• Question: whats at the botttom of the ocean?

    Asked by Maya Cove to Aaron, Abbey, Keith, Natalie, Pete on 14 Nov 2015.
    • Photo: Peter Burgess

      Peter Burgess answered on 14 Nov 2015:

      Evidence of the Earth’s magnetic history!
      I mean, there are all kinds of things at the bottom of the ocean, but I like this one.

      In the middle of the Atlantic Ocean there is a ridge where the Earth’s crust is split between where the Americas sit, from those where Europe and Africa site. As these plates draw apart, lava flows up to make new rock at the ridge. As they set, the crystals in the rock line up with the Earth’s magnetic field.
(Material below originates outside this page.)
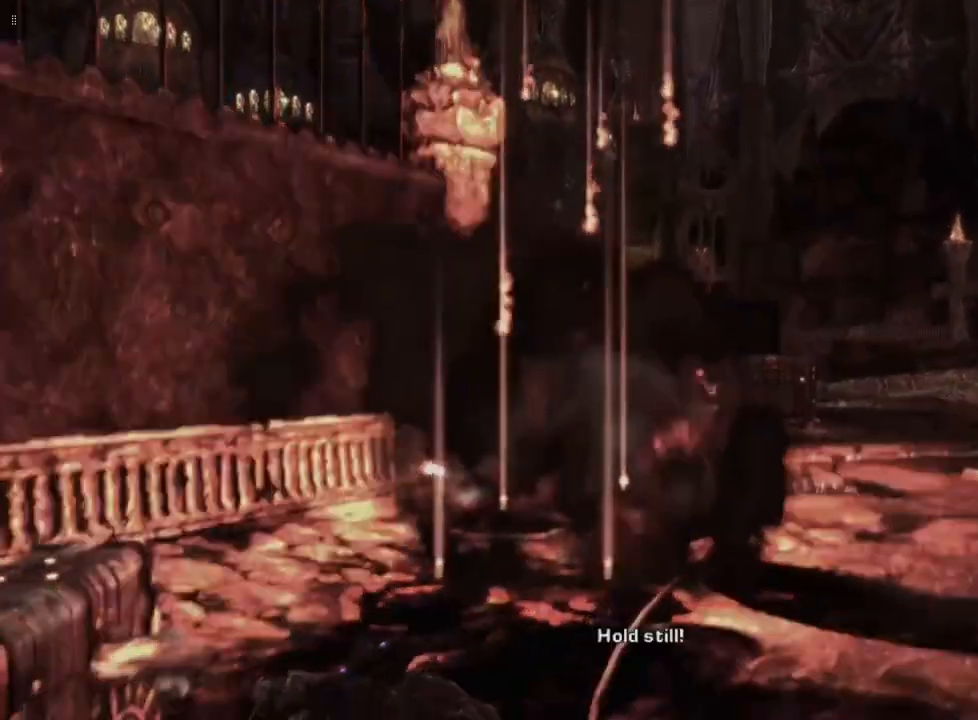
{"buttons": [], "left_stick": "down", "right_stick": "center", "events": [[83, "A", "down"], [167, "A", "up"]]}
Very occasionally, the Earth’s magnetic field flips so that what we now call the North Pole would (magnetically speaking) become the South Pole. We know how often this happens based on the stripey pattern of magnetism in the rocks on the bottom of the Atlantic with bands of rock with crystals pointing north, then south, then north again and so on.

      There is some evidence to suggest we might be entering into one of these ‘flips’, as the strength of the Earth’s magnetic field has been getting weaker, and the exact location of the magnetic North Pole has been wandering. I don’t know that anybody is completely sure how the flipping process works, or what it means for those who will live through it, but the Earth’s magnetic field is really important for keeping radiation from space away from the Earth.

    • Photo: Aaron Boardley

      Aaron Boardley answered on 17 Nov 2015:

      It depends on which part of the ocean. Usually it’s quite rocky – things look a bit different than the sandy water at the beach because at the bottom of the ocean the floor is under A LOT of pressure – just think of all the water on top of it, the weight of that is all pushing down.

      As Pete has said, in some parts of the ocean you get the edges between the earth’s tectonic plates, where lava comes up (like a slowly flowing sea volcano) and cools down to become rock.

      The other thing to say is that at the bottom of the ocean it tends to be dark! Light from the sun doesn’t just pass through the water above you like it would through a small glass of water – over that distance a lot of it is lost and scattered, so you’re left with a very dark ocean floor.

    • Photo: Natalie Garrett

      Natalie Garrett answered on 20 Nov 2015:

      We know more about the dark side of the moon than we do about what’s at the bottom of our deepest oceans. The reason for this is that the pressure is so enormous (over 1000 times as much as that you’d feel standing at the beach) that it’s very hard to send anything down there to take a look. Even if you do send something down there, it’s so very dark that you need a lot of lights to be able to take pictures.

      What we do know is that there are extremely strange looking creatures in the deepest oceans, like these:


      We also know there are fossils, bodies of dead animals, sand, rocks, volcanoes and if you go deeper, you will go into the earth’s crust.